Teach the Children

Everything is a political issue today, it seems. Some of them are bewildering. When did conservative Republicans become so hostile to public education? I suppose the core belief of the Republican is that money is not the answer, even when, as it comes to education, this is disproved over and over again.

The Trump budget, scarier than any Stephen King novel, came out this week, and there's something for every right-thinking person to hate. I'll just focus on education. The simple numbers are: 9.2 billion dollars, or a 13.5 percent cut. Just on its face that's bad enough, when the U.S. has fallen behind in the brain race with other countries.

But here are a few particulars: stopping the subsidization of student loans, which makes college more expensive. This is fine for kids who have parents who can write checks to Princeton, but for those who can't, you will spend the rest of your life in crippling debt. The Democrats have it right--make tuition free for community and state schools, which will enable poor students to get a leg up. So many Republicans whine about people not pulling themselves up by their boot straps--what if they can't afford boot straps?

Cuts to Medicaid would impact special needs students. These kids always get the short end of the stick, whether it's the short bus or getting shoved in the worst classrooms. Lest we forget, there is a law (the IDEA, passed in 1990) that ensures every child with a free, public education that best fits their needs.

Proposed is a 2.3 billion dollar cut in a teacher training program that would help reduce class size. Believe me, the smaller the class, the better the education. You can't reach everyone in a class full of fifty kids. And lack of teacher training means poorer teachers. If you don't pay teachers well, no matter how devoted they are they will eventually suffer from burnout and feeling unappreciated, and will have to move on to other careers to feed their families.

Title I, a program that aids high-poverty schools, would remain flat. I teach at at a Title 1 school, and believe me, we need the money. My kids are lucky if they have a pencil, and I end up buying school supplies out of my own pocket. My old principal, who knows a thing or two about high-poverty education, was blunt: throwing money at schools is the solution, not the problem. Of course it has to be spent right, but leave that to people who know what they're doing, not politicians.

Of course, the Republican answer is school choice. Let students from struggling school districts get vouchers to attend private schools (even religious ones). All this does is remove money from public schools, and will lead to the ultimate destruction of public education in the inner cities. Instead, why not give that money to public schools, so they can better themselves?

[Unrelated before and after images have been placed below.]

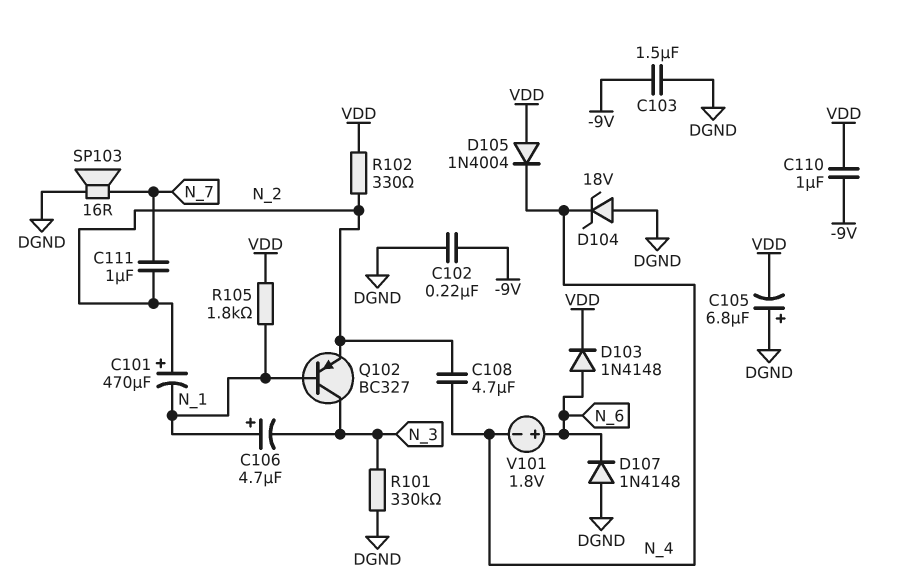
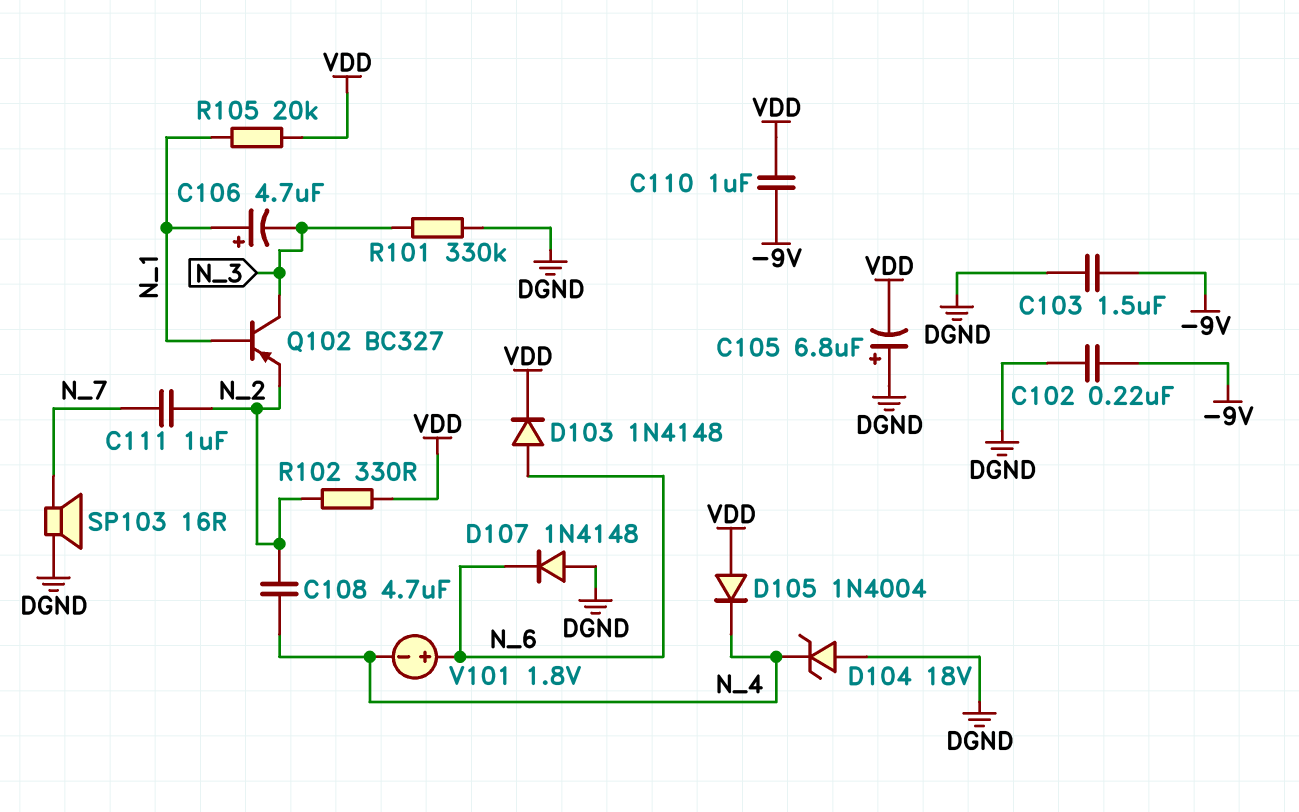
C101: 470uF (plus N_2, minus N_1) -> none
R105: 1.8k (N_1, VDD) -> 20k (N_1, VDD)

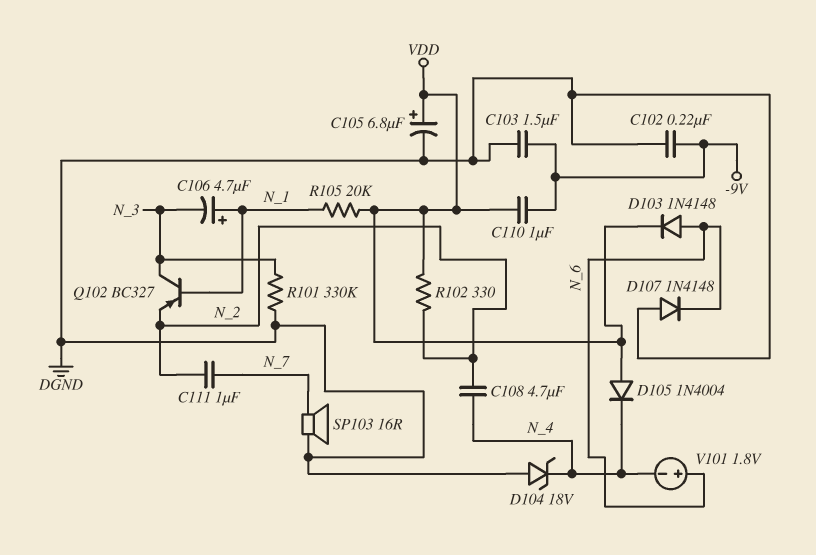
C105: 6.8uF (plus DGND, minus VDD) -> 6.8uF (plus VDD, minus DGND)

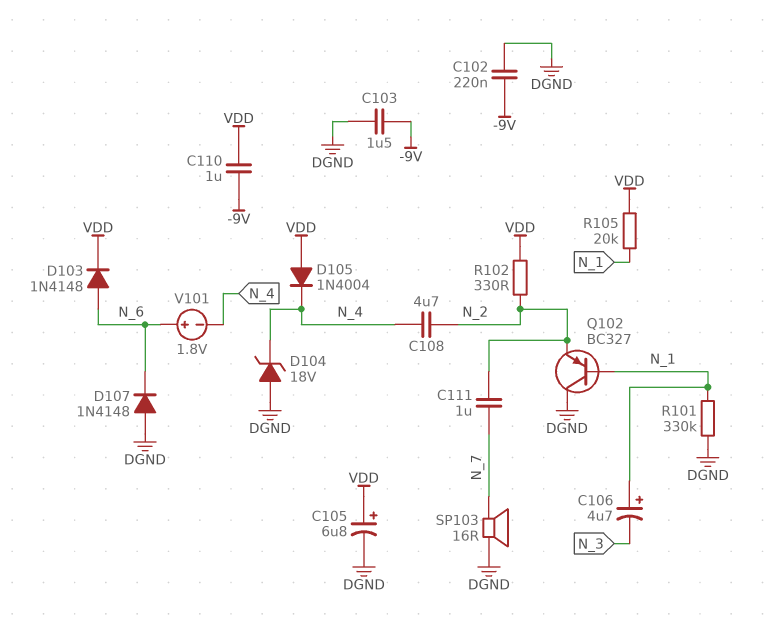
Q102: PNP BC327 (B N_1, C N_3, E N_2) -> PNP BC327 (B N_1, C DGND, E N_2)
R101: 330k (DGND, N_3) -> 330k (DGND, N_1)

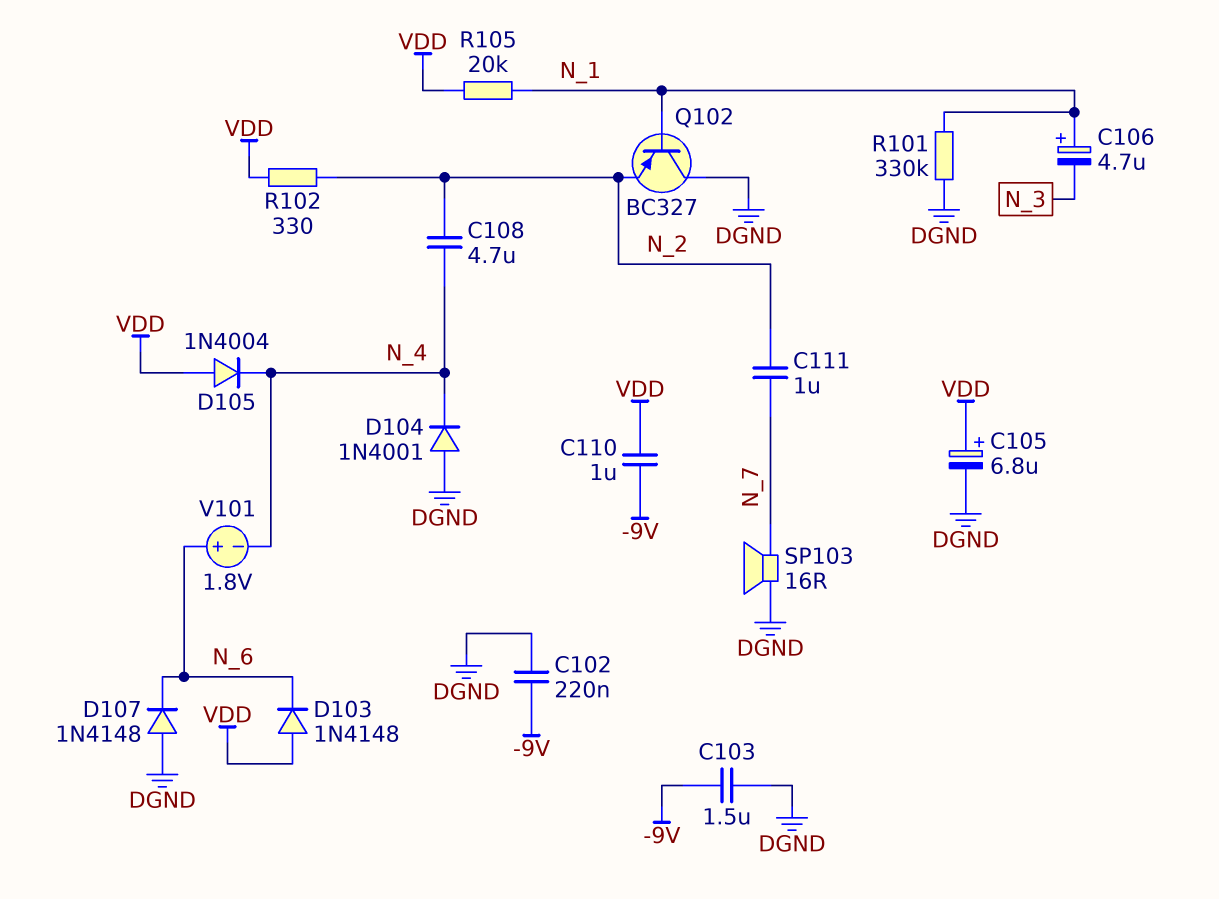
D103: diode 1N4148 (A N_6, K VDD) -> diode 1N4148 (A VDD, K N_6)
D104: zener 18V (A DGND, K N_4) -> diode 1N4001 (A DGND, K N_4)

The villain in all this is Betsy DeVos. It's a crap shoot on who Trump's worse cabinet appointment was--it's hard to top Ben Carson or Jeff Sessions--but DeVos was the one who made me, an educator, the angriest. She has never attended a public school, nor have her children. She got the job by taking Amway money (those annoying people who badger you to join their pyramid scheme) and donating it to Trump. She believes that public education is a "dead end," and that charter schools are the way to go.

I have nothing against charter schools. Las Vegas is full of them, and many of them are tuition-free. Parents of students who have discipline problems would be well to send their children to them, because the atmosphere is much tougher and the education more rigorous (I remember the fear of being sent to military school). But charter schools should be an alternative, not a replacement. For one thing, they have no higher a success rate than public schools. Second, if they don't accept federal money, they do not have to obey anti-discrimination laws. But DeVos wants to change that.

In recent questioning by Congresswoman Katherine Clark, one of my new heroes, DeVos indicated that states had control over who could go to the schools and who couldn't. Clark zeroed in and asked point-blank: could schools deny rights to LGBT students. DeVos, indirectly, indicated that they could. Clark, appalled, asked if a school could receive federal money and discriminate against blacks. DeVos, amazingly, gave the same answer, and it didn't seem to bother her a bit. I wish Clark would have gone a step further and asked if a school could keep out white children.

Caring about education involves caring about the greater good. I used to hear old people whine about school taxes when they didn't have kids in the system anymore--implying, "Fuck it, my kids are out, I've paid my dues." This is the Republican way of thinking--"If it doesn't affect me, I don't give a shit." Unfortunately, this short-sightedness leads to a withering of society. Our civilization depends on our people being well-educated. We don't all need to be geniuses, but it certainly helps when everyone has basic literacy levels, which we don't. My students, who are sixth-graders, come in on average with a third-grade reading level. They are already behind the eight ball, and Trump and DeVos are just going to sink them into the pocket.